Respecto al modo en que las masacres son ejecutadas, los detalles que ofrece Suárez son bastantes para entender que cada actor posee un reportorio propio y que establecen entre sí una relación comunicativa, de modo que una masacre es siempre un recurso estratégico en el marco de la confrontación y la interacción con otros actores armados. Para dar cuenta de la densidad expresiva que adquiere la masacre, el autor narra casos concretos en los que se documentan las técnicas de asalto, retención, ejecución, incursión, interceptación, confinamiento, uso de listas y sorteos para elegir a las víctimas, estrategias todas que resultaron disruptivas de la cotidianidad y transgresoras de los límites morales de la sociedad y del propio conflicto.

El análisis pormenorizado que ofrece el libro, en torno a las dimensiones de la masacre, demuestra que la guerra es una relación social en la que los actores ensayan diversos modos de actuar para lograr efectos que le beneficien. Si bien esto niega la existencia de una dinámica universal o una definición única y total de la masacre, demuestra también la prevalencia del exceso de la violencia a pesar de los ajustes e innovaciones que ha tenido la guerra a lo largo del conflicto y los esfuerzos normativos a nivel global por regular sus consecuencias humanas.

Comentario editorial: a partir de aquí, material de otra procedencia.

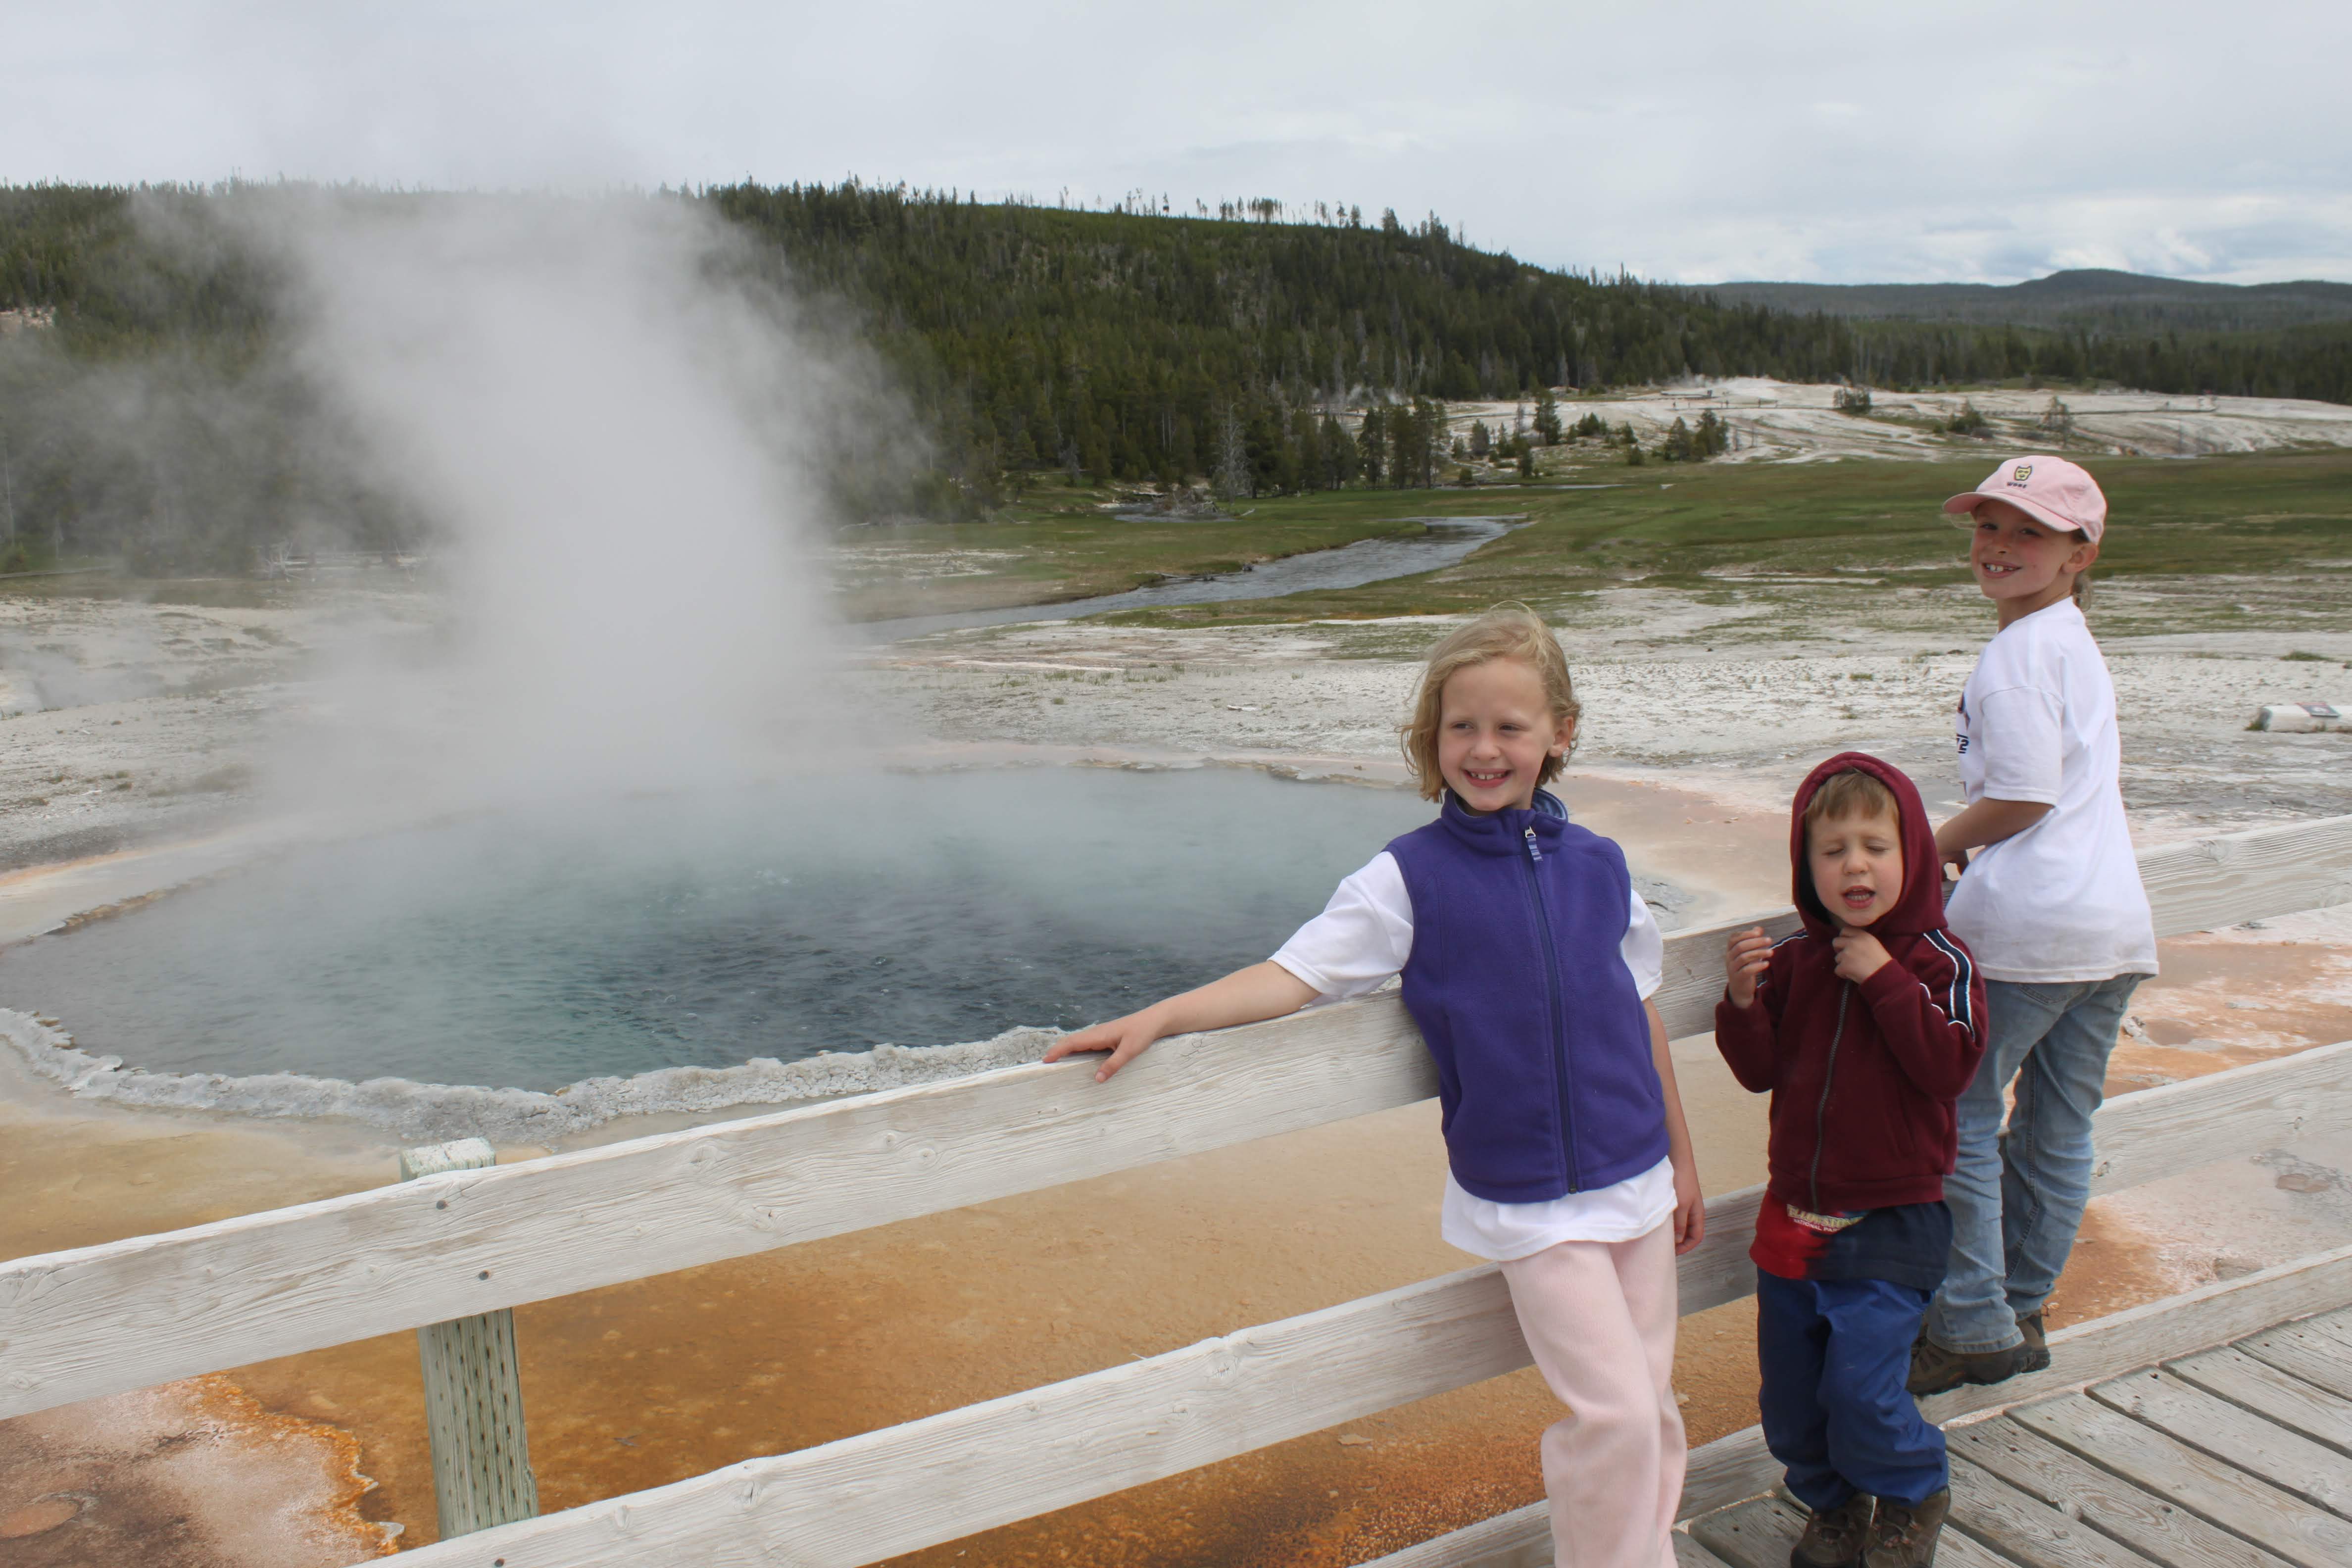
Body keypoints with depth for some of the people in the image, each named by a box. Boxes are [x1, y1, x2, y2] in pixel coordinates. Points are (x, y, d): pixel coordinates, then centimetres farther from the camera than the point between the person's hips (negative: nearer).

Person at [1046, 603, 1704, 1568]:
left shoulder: (1598, 867, 1)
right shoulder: (1409, 878, -9)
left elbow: (1642, 1018, 10)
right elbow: (1292, 976, -14)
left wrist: (1681, 1160, 17)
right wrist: (1155, 1017, -27)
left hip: (1634, 1179, 4)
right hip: (1528, 1199, -4)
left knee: (1651, 1405, 14)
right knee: (1612, 1413, -7)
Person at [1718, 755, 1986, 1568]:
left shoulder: (1937, 961, -8)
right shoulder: (1792, 960, 1)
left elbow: (1949, 1066, -20)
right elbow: (1760, 1071, 0)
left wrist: (1884, 979, -21)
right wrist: (1743, 1003, -17)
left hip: (1890, 1219, -4)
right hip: (1795, 1215, 4)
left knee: (1860, 1386, -10)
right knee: (1788, 1395, 11)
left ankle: (1912, 1496, 22)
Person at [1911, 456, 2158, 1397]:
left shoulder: (2016, 652, -11)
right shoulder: (2079, 646, 18)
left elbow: (2026, 795, -17)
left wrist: (1932, 849, -3)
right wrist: (1971, 844, 17)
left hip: (2027, 926, -9)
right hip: (2117, 922, 9)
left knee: (1959, 1119, 0)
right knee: (2058, 1132, 15)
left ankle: (1973, 1329, 5)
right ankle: (2022, 1313, 27)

Para terminar, debe decirse que, aunque este libro posa su mirada en Colombia, hace también una contribución a los estudios internacionales sobre la crueldad en las guerras contemporáneas, que señalan cómo el exceso ha dejado de ser la excepción para convertirse en rutina en contextos de conflicto o violencia masiva (Franco, 2016; Cavarero, 2009). Sabemos que la guerra muta y que los esfuerzos por minimizar las responsabilidades y ocultar la verdad permanecen vigentes. Hemos visto cómo, en años recientes, el Estado colombiano ha insistido en el uso de eufemismos para nombrar a las masacres, evitando con ello afrontar la gravedad de estos actos de aniquilación sistemática, al tiempo que su ocurrencia ha aumentado de manera considerable desde 2020.

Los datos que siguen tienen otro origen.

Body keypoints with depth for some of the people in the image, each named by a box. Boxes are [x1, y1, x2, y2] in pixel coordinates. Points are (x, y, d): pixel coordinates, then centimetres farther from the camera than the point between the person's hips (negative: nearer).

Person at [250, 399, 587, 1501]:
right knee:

El lenguaje habilita la guerra, por eso es tan oportuna la contribución de este libro en un momento histórico que requiere claridad. Al fin y al cabo, el conocimiento científico es otra forma de avanzar hacia la dignificación de la condición humana, allí donde esta ha sufrido una degradación extrema.

Referencias

Blair, E. (2005). Muertes violentas: La teatralización de exceso. Universidad de Antioquia.

Cavarero, A. (2009). Horrorismo. Nombrando la violencia contemporánea. Anthropos, Universidad Autónoma Metropolitana.

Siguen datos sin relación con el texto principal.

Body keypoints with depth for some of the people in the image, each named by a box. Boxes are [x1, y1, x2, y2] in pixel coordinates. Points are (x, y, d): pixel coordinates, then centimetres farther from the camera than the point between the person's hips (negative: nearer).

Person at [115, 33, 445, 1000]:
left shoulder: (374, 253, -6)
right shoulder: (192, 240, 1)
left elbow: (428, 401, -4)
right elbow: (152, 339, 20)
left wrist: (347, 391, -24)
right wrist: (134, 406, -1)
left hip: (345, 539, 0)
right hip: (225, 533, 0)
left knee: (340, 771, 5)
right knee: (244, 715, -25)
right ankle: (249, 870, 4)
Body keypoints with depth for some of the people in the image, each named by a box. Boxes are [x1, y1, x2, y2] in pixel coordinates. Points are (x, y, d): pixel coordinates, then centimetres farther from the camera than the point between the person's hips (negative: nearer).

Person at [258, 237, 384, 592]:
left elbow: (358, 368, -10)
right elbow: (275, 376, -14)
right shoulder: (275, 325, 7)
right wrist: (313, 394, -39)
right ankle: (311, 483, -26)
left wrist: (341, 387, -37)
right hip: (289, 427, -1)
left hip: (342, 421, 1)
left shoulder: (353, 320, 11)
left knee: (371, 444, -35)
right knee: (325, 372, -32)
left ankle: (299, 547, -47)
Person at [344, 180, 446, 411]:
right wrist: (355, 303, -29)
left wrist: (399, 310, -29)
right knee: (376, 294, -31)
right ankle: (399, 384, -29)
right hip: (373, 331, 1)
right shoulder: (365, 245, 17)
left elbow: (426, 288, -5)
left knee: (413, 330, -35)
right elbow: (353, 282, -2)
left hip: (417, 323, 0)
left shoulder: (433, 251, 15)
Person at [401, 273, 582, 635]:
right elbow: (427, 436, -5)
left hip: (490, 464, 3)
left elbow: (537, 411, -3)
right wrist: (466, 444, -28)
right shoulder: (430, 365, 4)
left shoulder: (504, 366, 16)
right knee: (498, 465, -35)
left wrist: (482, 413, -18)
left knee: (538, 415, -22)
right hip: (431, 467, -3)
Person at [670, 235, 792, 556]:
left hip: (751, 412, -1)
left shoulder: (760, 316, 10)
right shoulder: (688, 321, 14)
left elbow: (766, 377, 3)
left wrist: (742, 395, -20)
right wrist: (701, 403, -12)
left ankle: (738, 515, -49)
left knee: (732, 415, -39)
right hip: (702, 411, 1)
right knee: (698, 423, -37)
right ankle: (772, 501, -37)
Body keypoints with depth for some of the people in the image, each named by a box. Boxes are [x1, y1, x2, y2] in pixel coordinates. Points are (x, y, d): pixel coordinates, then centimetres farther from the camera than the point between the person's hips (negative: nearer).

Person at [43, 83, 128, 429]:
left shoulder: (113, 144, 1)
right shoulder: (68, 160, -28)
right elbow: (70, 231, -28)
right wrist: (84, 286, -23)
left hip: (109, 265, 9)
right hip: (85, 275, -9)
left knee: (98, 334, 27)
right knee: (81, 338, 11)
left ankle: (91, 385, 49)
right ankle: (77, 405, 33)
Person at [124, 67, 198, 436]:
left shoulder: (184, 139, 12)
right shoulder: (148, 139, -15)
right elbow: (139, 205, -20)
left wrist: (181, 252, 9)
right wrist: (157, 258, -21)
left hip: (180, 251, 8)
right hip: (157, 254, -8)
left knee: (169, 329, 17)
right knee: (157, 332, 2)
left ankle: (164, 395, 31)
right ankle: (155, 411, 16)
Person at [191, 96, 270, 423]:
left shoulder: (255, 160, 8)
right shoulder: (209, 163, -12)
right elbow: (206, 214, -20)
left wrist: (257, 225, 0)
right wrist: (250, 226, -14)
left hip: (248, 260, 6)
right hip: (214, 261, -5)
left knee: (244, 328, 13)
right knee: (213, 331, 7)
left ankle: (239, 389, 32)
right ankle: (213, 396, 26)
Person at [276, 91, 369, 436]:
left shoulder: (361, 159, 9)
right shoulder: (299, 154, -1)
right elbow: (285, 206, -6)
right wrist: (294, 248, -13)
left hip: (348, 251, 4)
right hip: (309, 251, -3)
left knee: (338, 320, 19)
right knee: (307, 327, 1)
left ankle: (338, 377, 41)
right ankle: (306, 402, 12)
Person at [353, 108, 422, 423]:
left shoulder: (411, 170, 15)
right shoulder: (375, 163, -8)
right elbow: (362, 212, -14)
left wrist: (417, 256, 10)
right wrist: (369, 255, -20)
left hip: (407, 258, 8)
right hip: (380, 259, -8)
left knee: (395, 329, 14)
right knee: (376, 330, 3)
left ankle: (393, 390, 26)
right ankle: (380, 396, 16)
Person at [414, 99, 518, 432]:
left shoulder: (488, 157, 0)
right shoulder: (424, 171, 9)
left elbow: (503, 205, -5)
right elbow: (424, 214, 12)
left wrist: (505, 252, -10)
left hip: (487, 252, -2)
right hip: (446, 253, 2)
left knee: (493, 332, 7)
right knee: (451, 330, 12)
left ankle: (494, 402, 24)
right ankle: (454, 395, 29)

Franco, J. (2016). Una modernidad cruel. Fondo de Cultura Económica.

Kalyvas, S. N. (2004). La ontología de la ‘violencia política’: acción e identidad en las guerras civiles. Análisis Político, (52), 51-76. https://revistas.unal.edu.co/index.php/anpol/article/view/80459

Uribe, M. V. (1990). Matar, rematar y contramatar. Las masacres de la violencia en el Tolima 1948-1964. CINEP.